Scott will want to knock me over the head for not being 'positive' again, but I'm starting to get anxious. This is my last baby. It is my third and last chance to have a homebirth. My two other births could not be at home for differing reasons, but there is no reason this time that my birth can't be at home. Unless this body of mine just can't get with the program. It's got two weeks left to get this thing figured out. Sure, most people DO go over 40 weeks. And there is probably some study to be done out there about some women needing slightly longer to gestate than others. After all, we are all individuals, and the one-size-fits-all medical model just doesn't work for every individual. But still...
If you've been keeping up with me during this, you'll know I've been experiencing prodromal labour for weeks. Well this week, all activity has more or less ceased. I've had the odd contraction here and there but nothing like what I was experiencing. In most ways, this is a huge relief. No more false alarms. A break from constant physical activity and heightened awareness of my body. The hope that when things do start back up, they'll be the real thing. But it also brings with it concern that nothing is going to happen now before I end up facing The Big Decision: Induction or Section? Two weeks and one day from now, and that will be the decision before me.

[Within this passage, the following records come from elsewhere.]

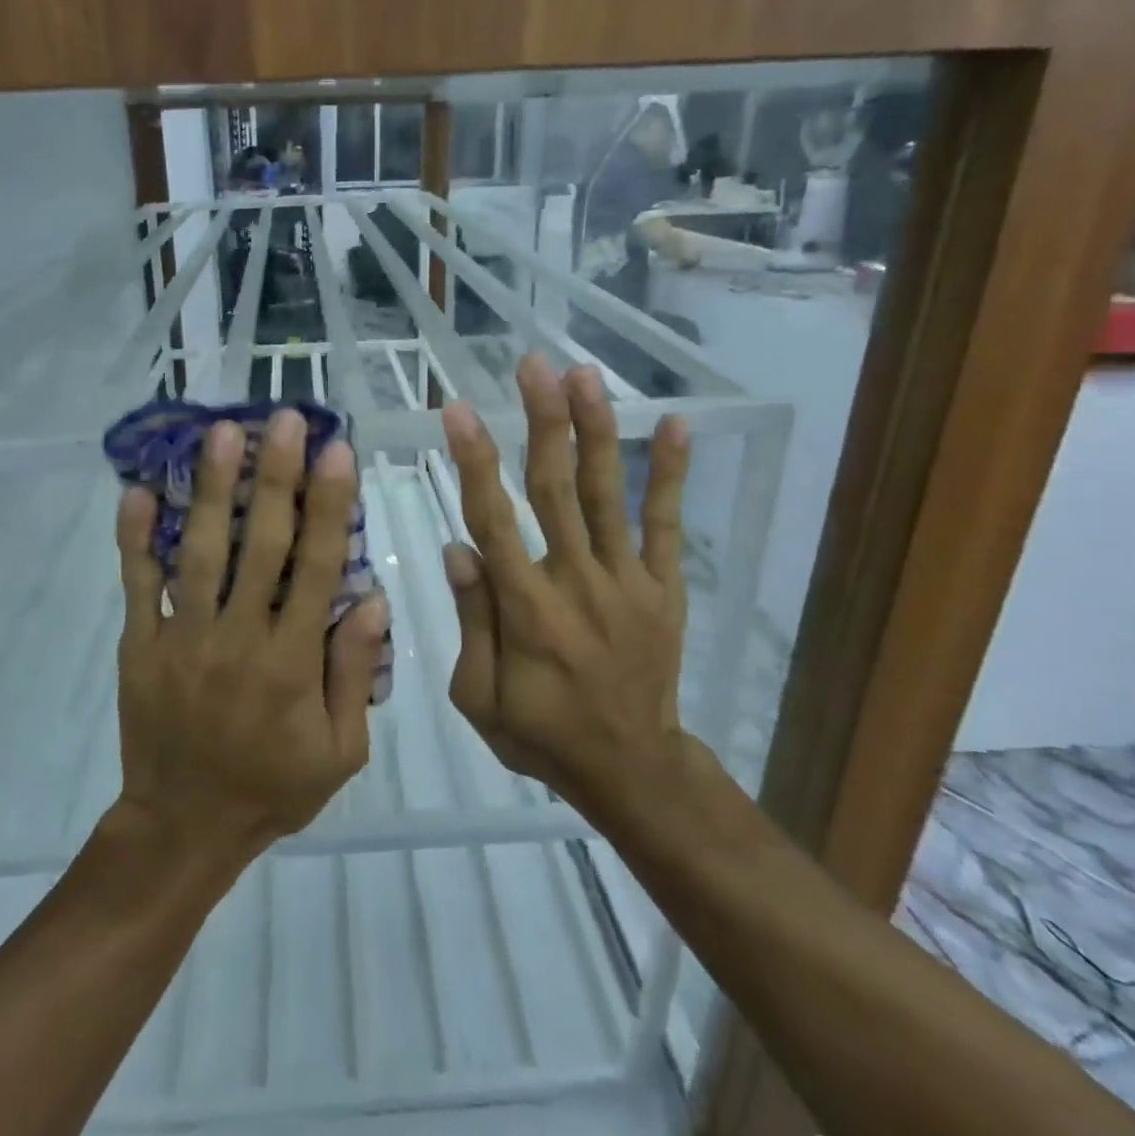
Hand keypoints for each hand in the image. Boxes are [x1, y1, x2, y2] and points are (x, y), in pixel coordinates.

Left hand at [112, 410, 386, 867]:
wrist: (182, 828)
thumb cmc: (272, 787)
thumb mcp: (340, 751)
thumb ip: (355, 674)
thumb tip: (374, 599)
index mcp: (291, 661)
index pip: (315, 567)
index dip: (328, 505)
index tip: (336, 451)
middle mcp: (237, 637)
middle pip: (260, 543)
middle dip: (275, 475)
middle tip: (282, 419)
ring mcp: (182, 637)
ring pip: (199, 551)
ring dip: (210, 488)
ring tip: (219, 432)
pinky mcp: (140, 645)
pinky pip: (136, 585)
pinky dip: (134, 538)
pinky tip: (135, 490)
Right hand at [440, 353, 694, 818]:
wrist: (631, 770)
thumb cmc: (541, 734)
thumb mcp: (480, 697)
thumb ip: (473, 620)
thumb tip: (457, 547)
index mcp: (526, 609)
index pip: (493, 520)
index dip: (475, 461)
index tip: (459, 410)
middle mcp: (576, 582)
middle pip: (555, 489)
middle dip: (542, 421)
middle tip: (533, 365)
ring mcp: (627, 581)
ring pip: (605, 493)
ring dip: (596, 430)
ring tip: (584, 375)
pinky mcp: (663, 587)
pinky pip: (665, 524)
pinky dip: (672, 474)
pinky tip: (677, 424)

One of my 'birthing affirmations' from HypnoBirthing says something like 'If the day for your baby goes by, you feel more relaxed, knowing your baby and your body are working together to ensure your baby will come at the right time.' I've been trying and trying to focus in on that one. I want to believe it. I really want to internalise it. I want to rid myself of all anxiety related to when this baby will be born. It's just that I have too much desire for this one last birth to be done RIGHT, to heal all the buried, subconscious grief of the other two births, and to finish my childbirthing years with perfect harmony, that I'm now reaching a stage of panic in case it doesn't happen.
I don't want to be negative. I don't want to be anxious. I want to be calm, positive, cheerful, patient and confident. I want to trust God. I want to trust my body.
I want to go back to bed for an hour and start this morning over again. Preferably with an intense contraction, but I'd settle for just a positive mental attitude.